Passage shown |
══════════

Identification marking consists of programming and then placing small marker devices adjacent to buried utility components before they are backfilled. The programmed information consists of an identifying number along with information on the utility and the specific marked feature (i.e., pipe, valve, stub, cable, splice, etc.). Later these buried markers can be located and read remotely to give crews details of the underground environment before they excavate.

The Salt River Project is a long-time user of 3M markers. Sam Warren, SRP locating supervisor, says, "SRP has been using underground electronic marking for its buried electrical power lines since the mid-1980s, and the company is well aware of the benefits of marking technology."

He explains what is different now. "Population growth in the Phoenix area in recent years has made it necessary for Salt River Project to install a network of pipelines for non-potable irrigation water. Our irrigation pipes are commonly buried at depths between two and four feet, making them particularly vulnerable to excavation damage. The new regulations require that these facilities be marked, and as soon as the recent bill was enacted, the Salt River Valley Water User's Association began to acquire the necessary equipment and train field crews on the use of buried identification markers, including marker programming, proper marker placement in trenches, and marker documentation on prints."

Warren continues, "While not required by law, SRP will also mark old irrigation pipeline facilities wherever possible as areas are excavated or potholes are dug." This will be done both as a safety measure and to enhance facilities management."

Kevin Adam, a lobbyist for the League of Arizona Cities and Towns, was also a participant in the development of the marking legislation. He notes that the League was concerned that cities and towns were being given added infrastructure responsibility for marking lateral lines that they do not own and may not have built. "Overall we feel that a reasonable compromise was reached for marking new lines that should provide improvement to the Blue Stake process, particularly in the area of public safety. However, there are some issues that will have to be worked out in the future as to how to deal with locating already-established, unmarked facilities," Adam said.

══════════

Supplied material |

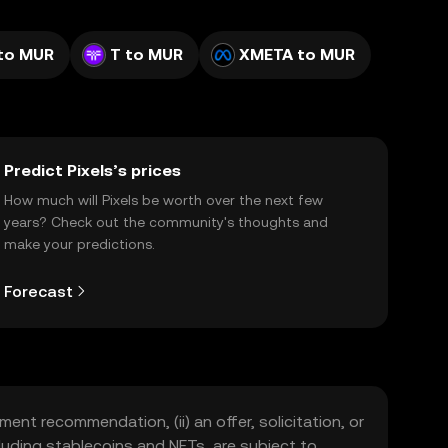
to MUR
T to MUR
XMETA to MUR
Predict Pixels’s prices
How much will Pixels be worth over the next few
years? Check out the community's thoughts and
make your predictions.
Forecast
ment recommendation, (ii) an offer, solicitation, or
including stablecoins and NFTs, are subject to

══════════

Problem requirements | In the text about buried utility markers, at what depths are Salt River Project's irrigation pipes commonly buried?

Answer space | Between two and four feet.